Ragsdale held his back-to-school celebration at the Expo Center last week. The First Day Festival drew 8,000 participants, according to the press release from the mayor's office. The Read with Me program continues apace, according to the release, and will be headed this year by former WBIR anchor Bill Williams and his wife Wanda. Outside of commission meetings, you would never know Ragsdale has had any problems. The Knoxville establishment has been silent.
It is certainly true that Ragsdale's future political career is over, and I am sure it has not been pleasant for him—or anyone working around him—this past year. But at this juncture it appears he will coast on out of office in two years with his program pretty much intact. Unless, of course, the special prosecutor finds some illegality worthy of prosecution.

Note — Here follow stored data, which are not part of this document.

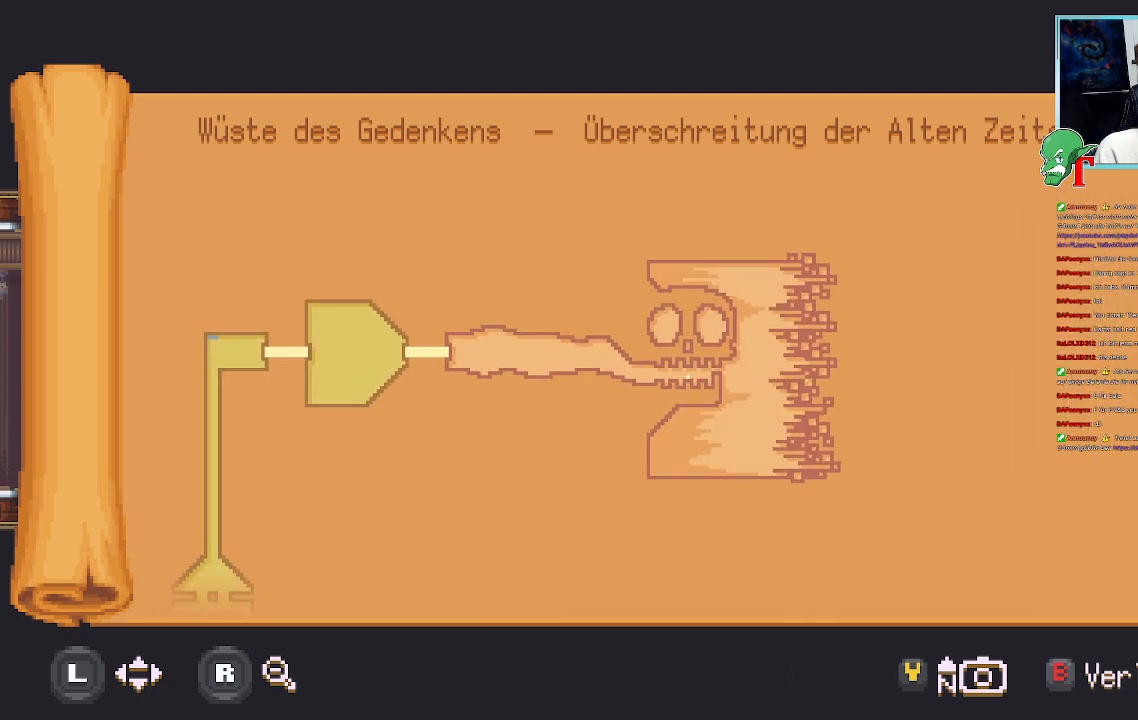
{"dt_ms": 504, "buttons": [], "left_stick": "center", "right_stick": "center", "events": []}
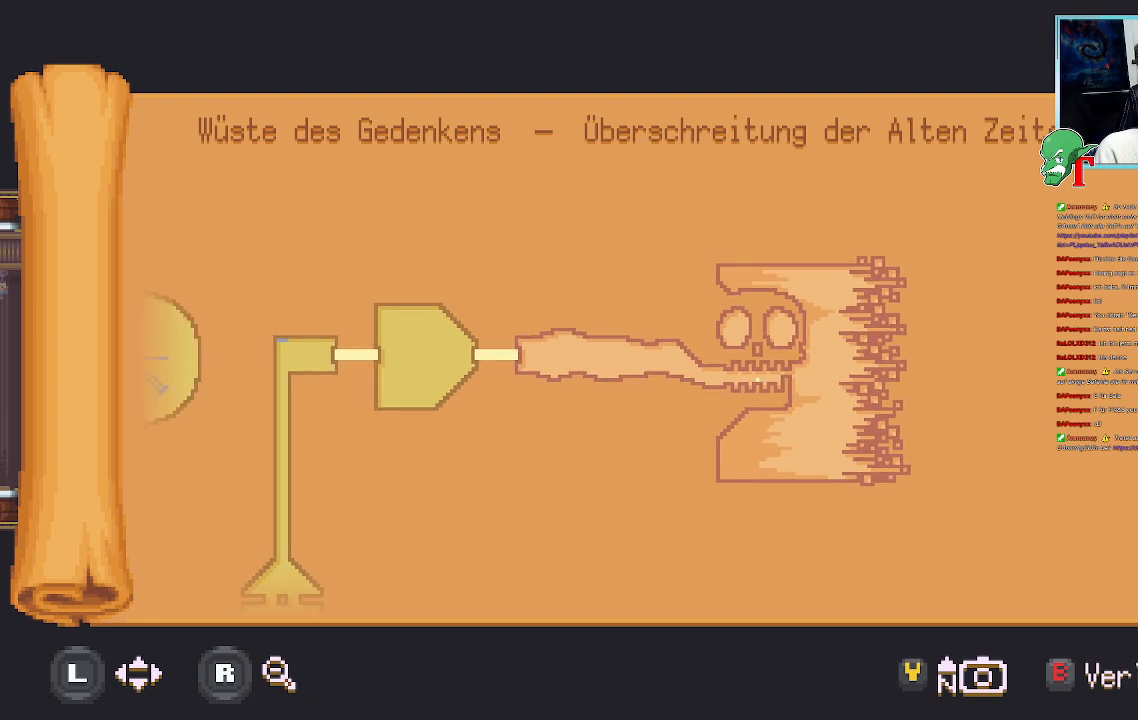
{"dt_ms": 991, "buttons": [], "left_stick": "down-left", "right_stick": "center"}
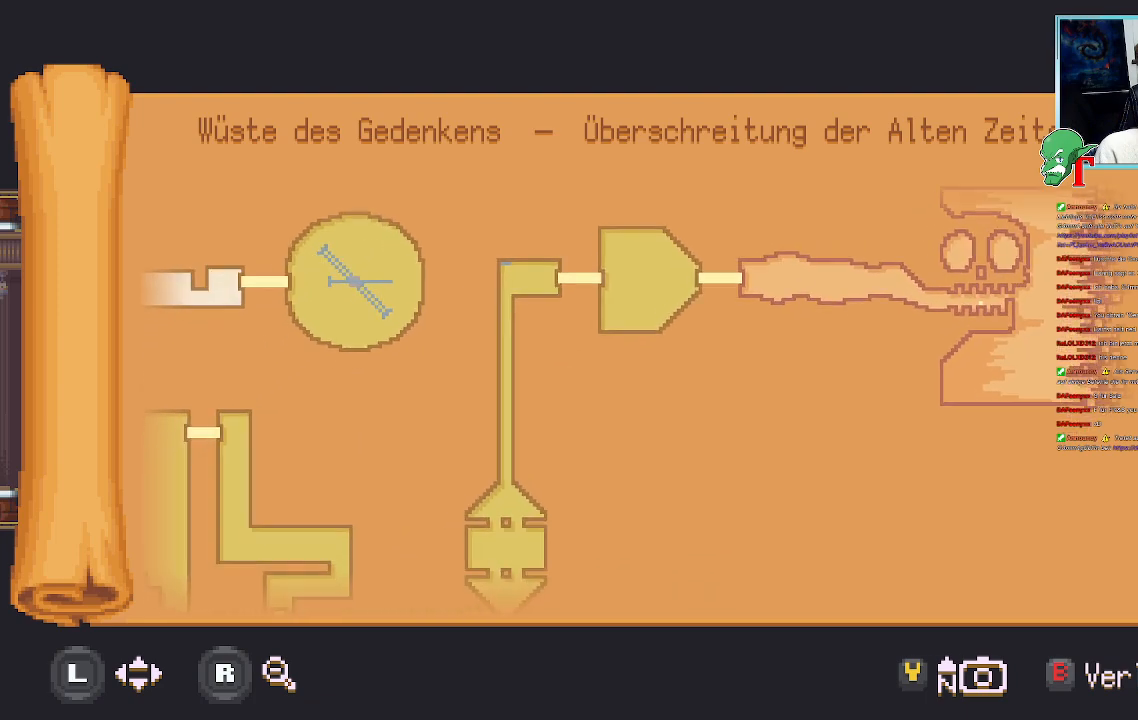
{"dt_ms": 504, "buttons": [], "left_stick": "up-left", "right_stick": "center", "events": [[470, "left_stick", "up-left"]]}
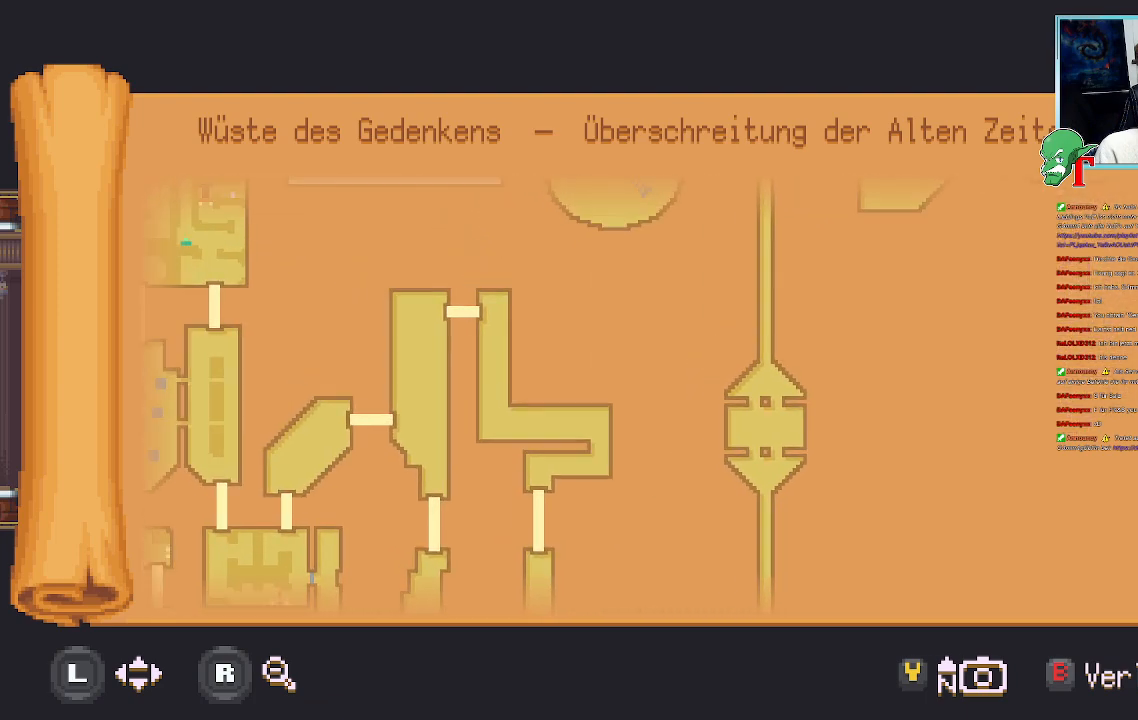
{"dt_ms": 503, "buttons": [], "left_stick": "center", "right_stick": "center", "events": [[335, "left_stick", "center"]]}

There have been clear violations of the county charter: things that are not illegal, but that might be worthy of an ouster suit. But unless a super majority of County Commission decides to press the matter, it is unlikely to happen. The political will on commission has never reached critical mass and the addition of new commissioners is not likely to change it. In fact, it makes it less likely it will happen.
The purchasing card audit revealed lunch purchases in Knox County, which experienced auditors like Lewis Cosby say is a clear violation of the county charter and its purchasing policy. Law Director John Owings said there was a line item in the budget for food, so no harm no foul. Nothing was done to collect any of the money, as long as they had a receipt.
One presumes that if Ragsdale put an item in a footnote in next year's budget for whores, local escort services could start taking p-cards.
So it appears Knox County will be governed by an administration limping out of office, one step ahead of a special prosecutor, and commission will feature occasional criticism but no action.
There are some people on County Commission who have toyed with the idea of running for county mayor in 2010. These are the people who have done nothing to try and recoup misspent taxpayer money or hold the mayor accountable. Ragsdale's major failing has been a lack of good stewardship over the county's money.
If county commissioners don't have the spine to collect misspent money now, why should we trust any of them to manage the people's money if they are in charge?